From November 19, 2018 13:15 until November 19, 2018 13:45
At Seminar Room
Supernova (SN) 2018oh (ASASSN-18bt) is the first spectroscopically confirmed type Ia supernova (SN Ia) observed in the Kepler field. The Kepler data revealed an excess emission in its early light curve, allowing to place interesting constraints on its progenitor system (Dimitriadis et al. 2018; Shappee et al. 2018b). Here, we present extensive optical, ultraviolet, and near-infrared photometry, as well as dense sampling of optical spectra, for this object. SN 2018oh is relatively normal in its photometric evolution, with a rise time of 18.3±0.3 days and dm15 (B) = 0.96±0.03 mag, but it seems to have bluer B - V colors. We construct the “uvoir” bolometric light curve having peak luminosity as 1.49x10^43 erg/s , from which we derive a nickel mass as 0.55±0.04Msun by fitting radiation diffusion models powered by centrally located 56Ni. Note that the moment when nickel-powered luminosity starts to emerge is +3.85 days after the first light in the Kepler data, suggesting other origins of the early-time emission, e.g., mixing of 56Ni to outer layers of the ejecta or interaction between the ejecta and nearby circumstellar material or a non-degenerate companion star.
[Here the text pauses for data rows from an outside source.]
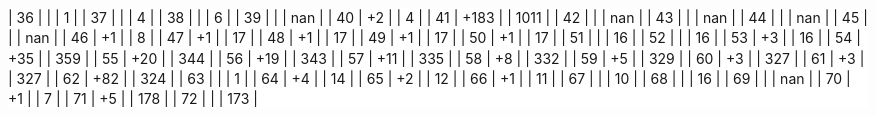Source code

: |   36 |       |          |       1 |
|   37 |       |          |       4 |
|   38 |       |          |       6 |
|   39 |       |          |     nan |
|   40 | +2    |          |       4 |
|   41 | +183  |          |    1011 |
|   42 |       |          |     nan |
|   43 |       |          |     nan |
|   44 |       |          |     nan |
|   45 |       |          |     nan |
|   46 | +1    |          |       8 |
|   47 | +1    |          |      17 |
|   48 | +1    |          |      17 |
|   49 | +1    |          |      17 |
|   50 | +1    |          |      17 |
|   51 |       |          |      16 |
|   52 |       |          |      16 |
|   53 | +3    |          |      16 |
|   54 | +35   |          |     359 |
|   55 | +20   |          |     344 |
|   56 | +19   |          |     343 |
|   57 | +11   |          |     335 |
|   58 | +8    |          |     332 |
|   59 | +5    |          |     329 |
|   60 | +3    |          |     327 |
|   61 | +3    |          |     327 |
|   62 | +82   |          |     324 |
|   63 |       |          |       1 |
|   64 | +4    |          |      14 |
|   65 | +2    |          |      12 |
|   66 | +1    |          |      11 |
|   67 |       |          |      10 |
|   68 |       |          |      16 |
|   69 |       |          |     nan |
|   70 | +1    |          |       7 |
|   71 | +5    |          |     178 |
|   72 |       |          |     173 |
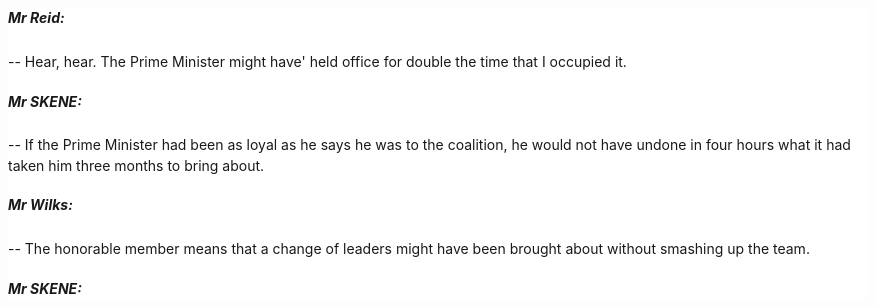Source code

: ##### Mr Reid:

--  Hear, hear. The Prime Minister might have' held office for double the time that I occupied it. 

##### Mr SKENE:

-- If the Prime Minister had been as loyal as he says he was to the coalition, he would not have undone in four hours what it had taken him three months to bring about. 

##### Mr Wilks:

--  The honorable member means that a change of leaders might have been brought about without smashing up the team. 

##### Mr SKENE:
The spectral evolution of SN 2018oh is similar to that of a normal SN Ia, but is characterized by prominent and persistent carbon absorption features. The C II features can be detected from the early phases to about 3 weeks after the maximum light, representing the latest detection of carbon ever recorded in a SN Ia. This indicates that a considerable amount of unburned carbon exists in the ejecta of SN 2018oh and may mix into deeper layers.